Abstract: Flexible infrared (IR)-responsive materials, such as polymer nanocomposites, that exhibit high levels of IR responses and short response times are highly desirable for various IR sensing applications. However, the IR-induced photoresponses of carbon nanotube (CNT)/polymer nanocomposites are typically limited to 25%. Herein, we report on a family of unique nanocomposite films consisting of multi-walled carbon nanotubes (MWCNTs) uniformly distributed in a form-stable phase change material (PCM) that exhibited rapid, dramatic, reversible, and cyclic IR-regulated responses in air.

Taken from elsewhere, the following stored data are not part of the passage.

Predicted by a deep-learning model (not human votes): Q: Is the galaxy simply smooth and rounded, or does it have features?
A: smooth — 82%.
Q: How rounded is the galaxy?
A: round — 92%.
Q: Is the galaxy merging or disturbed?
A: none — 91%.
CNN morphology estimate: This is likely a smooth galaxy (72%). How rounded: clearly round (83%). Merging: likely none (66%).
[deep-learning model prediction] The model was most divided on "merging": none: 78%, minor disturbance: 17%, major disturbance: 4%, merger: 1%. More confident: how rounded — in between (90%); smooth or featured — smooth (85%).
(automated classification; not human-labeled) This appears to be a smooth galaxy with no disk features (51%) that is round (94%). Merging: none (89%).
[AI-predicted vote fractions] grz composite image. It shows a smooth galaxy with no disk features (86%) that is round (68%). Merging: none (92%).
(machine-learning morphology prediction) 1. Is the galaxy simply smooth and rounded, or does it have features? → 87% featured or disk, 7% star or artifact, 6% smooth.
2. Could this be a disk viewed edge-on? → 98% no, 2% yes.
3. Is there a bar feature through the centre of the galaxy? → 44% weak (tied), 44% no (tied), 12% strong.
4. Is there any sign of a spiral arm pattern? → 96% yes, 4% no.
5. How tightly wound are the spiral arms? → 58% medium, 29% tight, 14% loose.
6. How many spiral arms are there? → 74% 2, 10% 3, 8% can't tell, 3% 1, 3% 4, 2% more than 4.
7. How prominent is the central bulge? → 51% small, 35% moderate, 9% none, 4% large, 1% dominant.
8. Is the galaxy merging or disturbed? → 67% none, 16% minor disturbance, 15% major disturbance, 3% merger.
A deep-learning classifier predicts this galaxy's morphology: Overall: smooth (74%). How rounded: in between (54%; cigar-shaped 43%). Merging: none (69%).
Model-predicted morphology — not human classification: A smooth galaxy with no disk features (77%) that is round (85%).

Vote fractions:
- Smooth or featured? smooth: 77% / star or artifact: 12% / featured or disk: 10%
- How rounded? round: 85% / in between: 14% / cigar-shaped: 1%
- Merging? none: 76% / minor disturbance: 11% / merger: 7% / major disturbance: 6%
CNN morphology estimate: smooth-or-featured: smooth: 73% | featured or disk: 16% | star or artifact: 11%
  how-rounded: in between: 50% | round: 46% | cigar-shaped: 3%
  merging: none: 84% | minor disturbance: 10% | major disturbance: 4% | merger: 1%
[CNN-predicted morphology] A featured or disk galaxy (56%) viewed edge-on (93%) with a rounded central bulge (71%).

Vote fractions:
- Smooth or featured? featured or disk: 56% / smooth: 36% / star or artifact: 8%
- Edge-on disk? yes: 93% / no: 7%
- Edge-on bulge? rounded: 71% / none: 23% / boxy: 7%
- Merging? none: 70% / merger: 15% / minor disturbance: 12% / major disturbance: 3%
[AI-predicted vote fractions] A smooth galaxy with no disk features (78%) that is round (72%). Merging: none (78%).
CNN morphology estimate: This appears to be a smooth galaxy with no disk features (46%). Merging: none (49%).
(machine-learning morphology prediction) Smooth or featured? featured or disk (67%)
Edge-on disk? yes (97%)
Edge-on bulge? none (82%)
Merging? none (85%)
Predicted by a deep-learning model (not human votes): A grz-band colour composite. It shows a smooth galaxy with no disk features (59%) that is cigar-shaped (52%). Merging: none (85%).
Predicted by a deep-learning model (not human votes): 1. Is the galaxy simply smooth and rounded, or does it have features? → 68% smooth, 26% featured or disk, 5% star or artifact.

The 3 wt % MWCNT/PCM nanocomposite films demonstrated cyclic, IR-regulated on/off electrical conductivity ratios of 11.6 ± 0.6 and 570.0 ± 70.5 times at IR powers of 7.3 and 23.6 mW/mm2, respectively. The excellent performances exhibited by the MWCNT/PCM nanocomposite films were largely attributed to the IR-regulated cyclic and reversible form-stable phase transitions occurring in the PCM matrix due to MWCNT's excellent photoabsorption and thermal conversion capabilities, which subsequently affected the thickness of the interfacial PCM between adjacent conductive MWCNTs and thus the electron tunneling efficiency between the MWCNTs. Our findings suggest that these unique MWCNT/PCM nanocomposites offer promising new options for high-performance and flexible optoelectronic devices, including thermal imaging, IR sensing, and optical communication.
Publication Year: 2015
Publication Date: 2015-09-21
Language: en
Type: article
Indexed In: ['crossref', 'pubmed']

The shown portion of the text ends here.